• SEITENTEXT:

◇ ◇ ◇ ◇ ◇

Bis zum Schuljahr 2026/2027 sollen alle 4.000 Schulen feststehen, die zehn Jahre lang im Rahmen dieses Bund-Länder-Programms auf verschiedene Weise finanzielle und personelle Hilfe bei der Förderung der Kinder erhalten. Der Bund stellt dafür zehn Jahre lang jeweils eine Milliarde Euro jährlich zur Verfügung. Weitere bis zu zehn Milliarden sollen über den gleichen Zeitraum hinweg die Länder aufbringen. Stark-Watzinger sprach von „dem bisher größten und langfristigsten Bildungsprogramm in der Geschichte der Bundesrepublik“. Die Präsidentin der Kultusministerkonferenz (KMK), Christine Streichert-Clivot (SPD), äußerte die Hoffnung, dass es mit dem Programm endlich gelingen werde, den „nach wie vor sehr starken und vielleicht sogar wieder stärker gewordenen Zusammenhang von sozialer Herkunft und Bildungserfolg aufzubrechen“.

Das Startchancenprogramm besteht aus drei Säulen:

Säule I:

Knapp vier Milliarden des Bundesgeldes sollen innerhalb der nächsten zehn Jahre für die Schaffung von „modernen, klimagerechten und barrierefreien Lernorten“ in den von den Ländern auszusuchenden Schulen investiert werden. Nur in dieser Säule wird das Geld an die Länder nach sozialen Kriterien ausgezahlt – etwa Migrantenanteil, Armutsquote und Arbeitslosigkeit der Eltern – statt wie bisher üblich nach Einwohnerzahl, Steueraufkommen und Wirtschaftsleistung („Königsteiner Schlüssel“). Bayern und Hessen, aber auch Baden-Württemberg hatten sich dieser vom Bund und auch von der GEW geforderten Regelung lange widersetzt. Reguläre, ohnehin an den Schulgebäuden anstehende Reparaturen, werden nicht unterstützt. Rechtsgrundlage dafür ist der Investitions-Artikel 104c des Grundgesetzes. Der Vorteil: Hier kann der Bund auch die Verwendung der Gelder kontrollieren, notfalls von Ländern und Kommunen Akteneinsicht verlangen. Das Programm soll später wissenschaftlich evaluiert werden.

◇ ◇ ◇ ◇ ◇

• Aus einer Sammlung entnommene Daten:
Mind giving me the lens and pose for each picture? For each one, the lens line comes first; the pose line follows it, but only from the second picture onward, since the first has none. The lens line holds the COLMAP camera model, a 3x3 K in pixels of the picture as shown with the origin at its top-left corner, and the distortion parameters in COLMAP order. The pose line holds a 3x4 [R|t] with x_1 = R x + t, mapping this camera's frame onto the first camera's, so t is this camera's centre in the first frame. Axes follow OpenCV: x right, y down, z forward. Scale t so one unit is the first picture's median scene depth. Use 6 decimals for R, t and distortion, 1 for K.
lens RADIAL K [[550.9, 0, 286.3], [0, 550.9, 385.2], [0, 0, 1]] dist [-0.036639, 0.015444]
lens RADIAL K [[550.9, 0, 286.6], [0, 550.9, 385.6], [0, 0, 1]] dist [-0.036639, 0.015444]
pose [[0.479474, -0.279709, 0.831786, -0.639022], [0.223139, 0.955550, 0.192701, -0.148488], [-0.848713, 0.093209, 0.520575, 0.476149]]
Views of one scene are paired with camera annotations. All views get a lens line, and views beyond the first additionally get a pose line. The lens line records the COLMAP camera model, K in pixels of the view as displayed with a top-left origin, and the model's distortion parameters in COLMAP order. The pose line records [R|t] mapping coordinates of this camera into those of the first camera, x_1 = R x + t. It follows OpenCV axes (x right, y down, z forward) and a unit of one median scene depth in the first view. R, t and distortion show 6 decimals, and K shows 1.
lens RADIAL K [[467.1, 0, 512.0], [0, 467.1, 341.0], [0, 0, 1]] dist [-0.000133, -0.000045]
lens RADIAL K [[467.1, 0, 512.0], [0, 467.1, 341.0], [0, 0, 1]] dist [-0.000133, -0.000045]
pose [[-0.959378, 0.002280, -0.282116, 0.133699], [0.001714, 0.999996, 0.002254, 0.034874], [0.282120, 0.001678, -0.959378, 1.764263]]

◇ ◇ ◇ ◇ ◇

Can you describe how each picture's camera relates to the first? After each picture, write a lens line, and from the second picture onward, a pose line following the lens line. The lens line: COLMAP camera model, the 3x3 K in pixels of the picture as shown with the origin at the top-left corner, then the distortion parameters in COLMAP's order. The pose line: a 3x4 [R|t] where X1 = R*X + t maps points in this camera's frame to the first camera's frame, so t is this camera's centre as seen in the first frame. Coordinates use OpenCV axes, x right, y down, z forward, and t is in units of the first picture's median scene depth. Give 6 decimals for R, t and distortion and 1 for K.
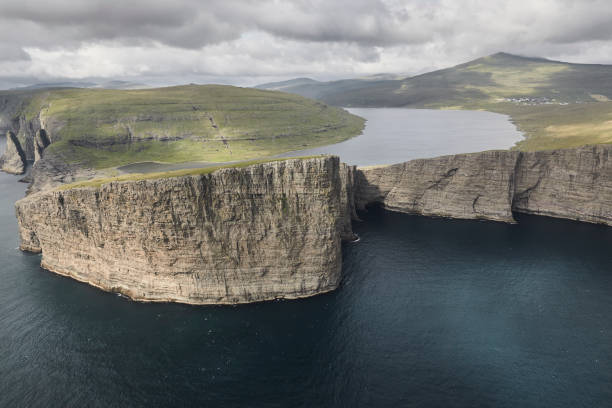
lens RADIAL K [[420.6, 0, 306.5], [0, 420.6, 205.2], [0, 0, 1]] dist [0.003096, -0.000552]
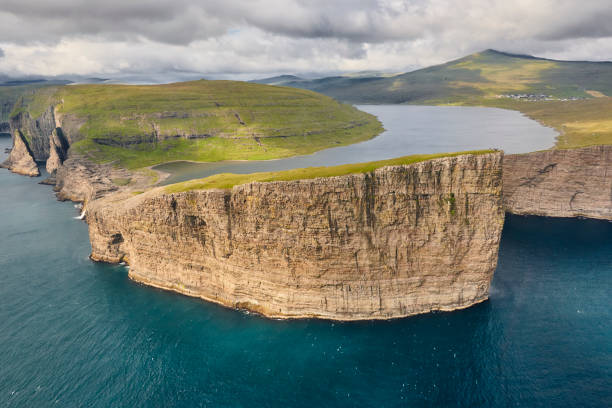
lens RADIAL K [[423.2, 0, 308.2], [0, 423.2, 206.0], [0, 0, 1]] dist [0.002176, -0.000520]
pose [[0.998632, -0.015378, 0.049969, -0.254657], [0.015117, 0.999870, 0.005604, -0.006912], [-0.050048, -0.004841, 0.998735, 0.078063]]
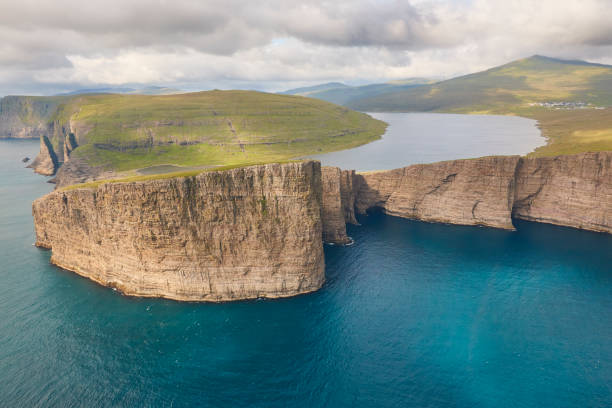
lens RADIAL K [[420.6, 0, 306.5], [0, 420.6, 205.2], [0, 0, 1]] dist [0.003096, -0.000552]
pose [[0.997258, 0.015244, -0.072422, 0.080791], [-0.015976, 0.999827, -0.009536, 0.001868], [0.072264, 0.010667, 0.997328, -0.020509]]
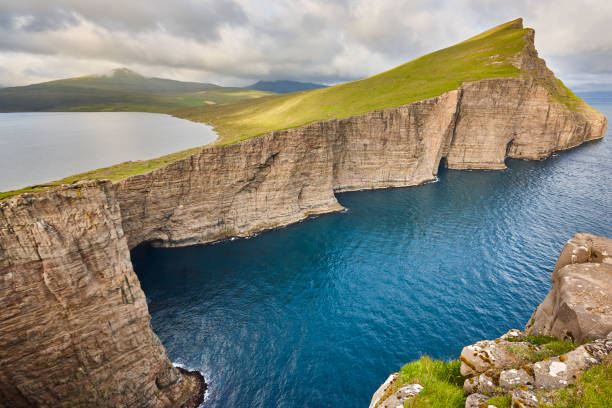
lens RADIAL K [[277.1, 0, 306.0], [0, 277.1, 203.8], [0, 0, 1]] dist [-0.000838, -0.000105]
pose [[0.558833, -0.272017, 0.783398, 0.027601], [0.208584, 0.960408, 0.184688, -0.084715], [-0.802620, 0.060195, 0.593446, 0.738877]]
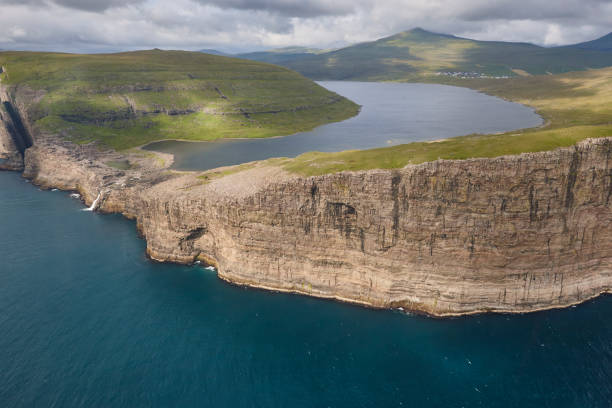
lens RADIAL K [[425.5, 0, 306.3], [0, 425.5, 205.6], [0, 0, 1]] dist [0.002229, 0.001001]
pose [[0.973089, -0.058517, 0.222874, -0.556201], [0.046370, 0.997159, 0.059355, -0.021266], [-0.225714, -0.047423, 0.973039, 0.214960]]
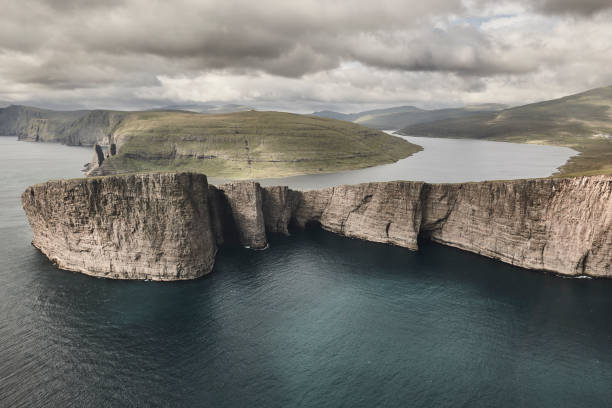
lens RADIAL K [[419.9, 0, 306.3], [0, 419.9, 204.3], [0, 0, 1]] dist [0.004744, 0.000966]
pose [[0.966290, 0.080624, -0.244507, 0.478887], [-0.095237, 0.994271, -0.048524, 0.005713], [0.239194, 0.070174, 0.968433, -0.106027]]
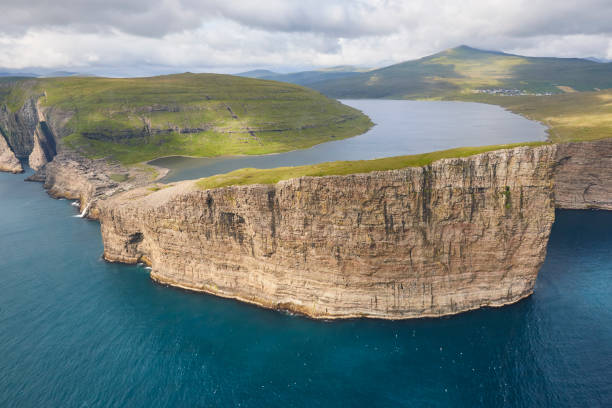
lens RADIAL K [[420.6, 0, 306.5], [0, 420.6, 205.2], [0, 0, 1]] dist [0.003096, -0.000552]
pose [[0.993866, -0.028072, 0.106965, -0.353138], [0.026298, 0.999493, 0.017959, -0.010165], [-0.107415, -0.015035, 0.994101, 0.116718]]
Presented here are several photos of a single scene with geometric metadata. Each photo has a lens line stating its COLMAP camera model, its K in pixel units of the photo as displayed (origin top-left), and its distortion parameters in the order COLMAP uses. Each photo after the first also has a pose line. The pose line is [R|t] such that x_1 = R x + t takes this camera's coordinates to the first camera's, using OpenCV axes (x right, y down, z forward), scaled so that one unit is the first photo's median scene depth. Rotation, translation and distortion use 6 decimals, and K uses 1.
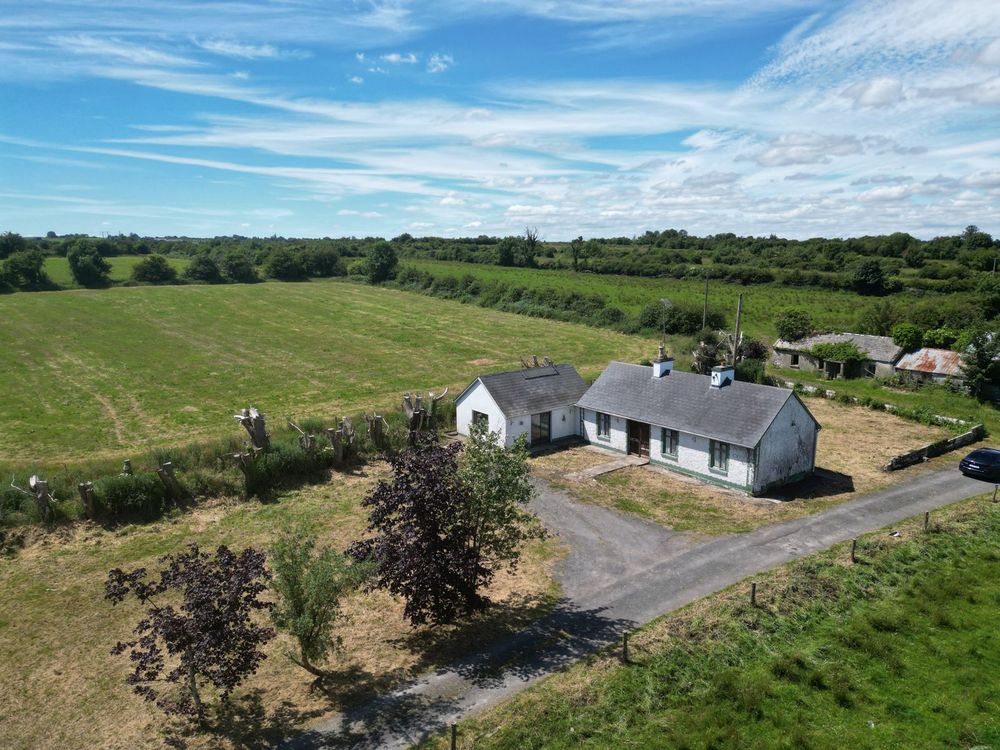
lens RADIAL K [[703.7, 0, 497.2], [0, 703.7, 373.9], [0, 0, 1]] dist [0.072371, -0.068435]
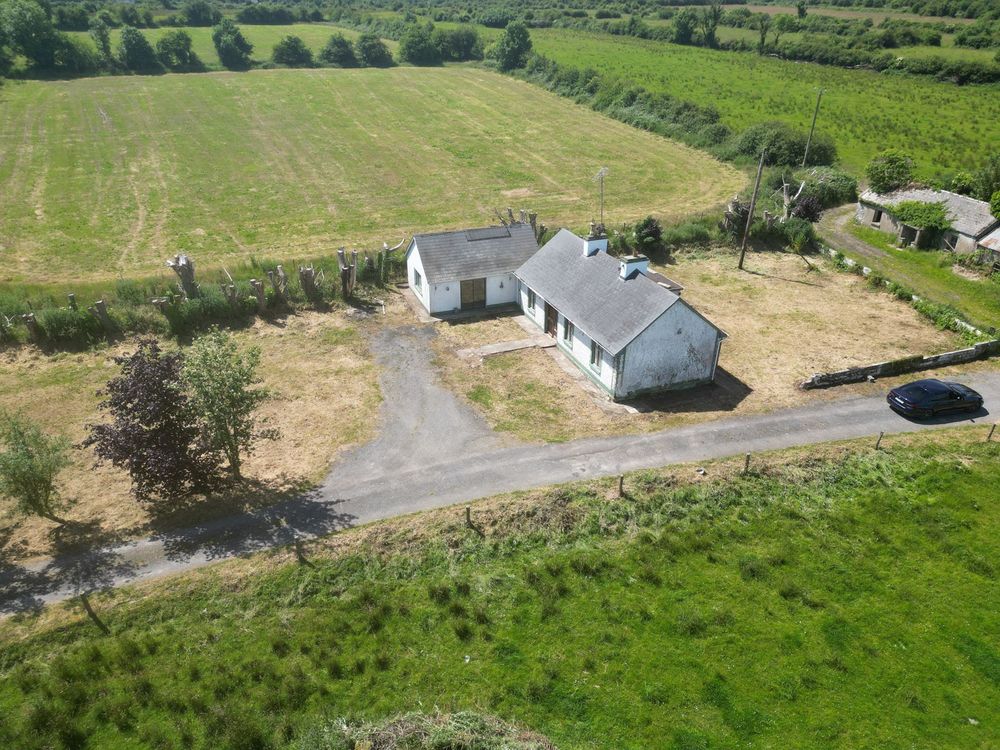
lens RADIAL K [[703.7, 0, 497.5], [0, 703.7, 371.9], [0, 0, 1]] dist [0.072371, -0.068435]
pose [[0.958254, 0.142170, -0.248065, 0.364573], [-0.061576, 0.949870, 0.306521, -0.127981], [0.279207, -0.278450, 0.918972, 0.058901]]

◇ ◇ ◇ ◇ ◇

• AUFGABE A:
Beantworte anhand des Textes zum Startchancenprogramm die folgenden Fragen:
(i) Welchen Betrag stellt der Bund jährlich zur Verfügung, und für wie viele Jahre?
(ii) Welcher Artikel des Grundgesetzes bildet die Rechtsgrundlage für Säule I?
(iii) Welche Länder hatten sich der Auszahlung nach sozialen Kriterien lange widersetzt?
• AUFGABE B:
Setze den Text zum Startchancenprogramm nach seinem letzten Satz fort.
Die Einträge sind eigenständiges Material und gehören nicht zum Text zum Startchancenprogramm.

• ERWARTETE ANTWORT A:
(i) Der Bund stellt zehn Jahre lang jeweils eine Milliarde Euro jährlich zur Verfügung.
(ii) Die Rechtsgrundlage ist der Investitions-Artikel 104c des Grundgesetzes.
(iii) Bayern und Hessen, aber auch Baden-Württemberg hatten sich lange widersetzt.

• ERWARTETE ANTWORT B:
Säule II:

Ein „Chancenbudget“ in Höhe von rund drei Milliarden Euro Bundesanteil soll den ausgewählten Schulen neue Spielräume für die Unterrichtsentwicklung eröffnen und pädagogische Unterstützungsstrukturen ermöglichen. Über den Einsatz der Mittel sollen die Schulleitungen vor Ort entschieden.

Säule III:

Weitere drei Milliarden aus dem Bundestopf dienen der Verstärkung der Schulsozialarbeit und der sogenannten multiprofessionellen Teams. Den Angaben zufolge lässt sich allein mit dem Bundesgeld jährlich eine volle zusätzliche Stelle pro Schule finanzieren.

60 Prozent der zu fördernden Schulen sollen Grundschulen sein. Als Reaktion auf die jüngsten miserablen Ergebnisse verschiedener Schulleistungsstudien soll nach dem Willen der Bildungsministerien ein zentraler Fokus des Programms auf der Stärkung der Basiskompetenzen Lesen, Schreiben und Rechnen liegen. Zur Finanzierung der Säulen II und III erhöht der Bund den Anteil der Länder am Umsatzsteueraufkommen um 600 Millionen Euro jährlich. Werden diese Mittel von den Ländern nicht sachgerecht eingesetzt, kann der Bundesrechnungshof dies zwar anprangern, konkrete rechtliche Folgen hat dies jedoch nicht.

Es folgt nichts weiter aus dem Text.